** Opening Text section block **

Building a positive and welcoming culture for all is a priority in PWCS.  According to the Virginia School Board Association (VSBA):

"Bullying is a significant problem nationwide. It can cause school absenteeism, mental and physical stress, poor school performance, poor self-esteem, and in some cases, school violence. Students who experience bullying are at increased risk for depression, anxiety, sleep difficulties, lower academic achievement, and dropping out of school. Bullying can also happen online. Reports of cyberbullying among public school attending students are highest for middle school (33%), followed by high school (30%), combined schools (20%) and primary schools (5%). School board members, superintendents, teachers, and parents play a critical role in creating a climate where bullying is not tolerated. It has been proven when adults and children stand together, bullying ends."

Educators are encouraged to participate in activities and programs that educate students and families about ways to practice positive conflict resolution and acceptance of others.

Together Against Bullying - Pacer Center

Bullying Prevention in PWCS

PWCS is committed to a school environment in which students are free from bullying. Regulation 733-1: Bullying of Students is provided to ensure appropriate preventative and corrective actions are taken to deal promptly and decisively with reported incidents of bullying.

Virginia Code § 22.1-276.01 defines bullying as “any aggressive and unwanted behavior that is intended to harm, intimidate, or humiliate the victim; involves a real or perceived power imbalance between the aggressor or aggressors and victim; and is repeated over time or causes severe emotional trauma.”  Taunts, threats, insults, gossip, humiliation, teasing, pushing, tripping, and hitting are all considered bullying behaviors.

** Closing Text section block **
** Opening The data block **

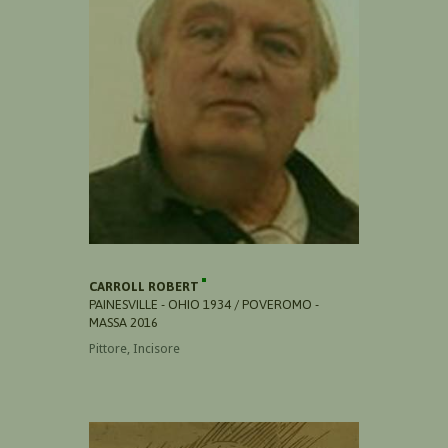
CARROLL ROBERT
PAINESVILLE - OHIO 1934 / POVEROMO -
MASSA 2016
Pittore, Incisore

** Closing The data block **

Reproduce word for word the part of the bullying prevention text that begins with the words containing "PWCS is committed" and ends with "considered bullying behaviors.".

#### Written response:
PWCS is committed to a school environment in which students are free from bullying. Regulation 733-1: Bullying of Students is provided to ensure appropriate preventative and corrective actions are taken to deal promptly and decisively with reported incidents of bullying.

Virginia Code § 22.1-276.01 defines bullying as “any aggressive and unwanted behavior that is intended to harm, intimidate, or humiliate the victim; involves a real or perceived power imbalance between the aggressor or aggressors and victim; and is repeated over time or causes severe emotional trauma.”  Taunts, threats, insults, gossip, humiliation, teasing, pushing, tripping, and hitting are all considered bullying behaviors.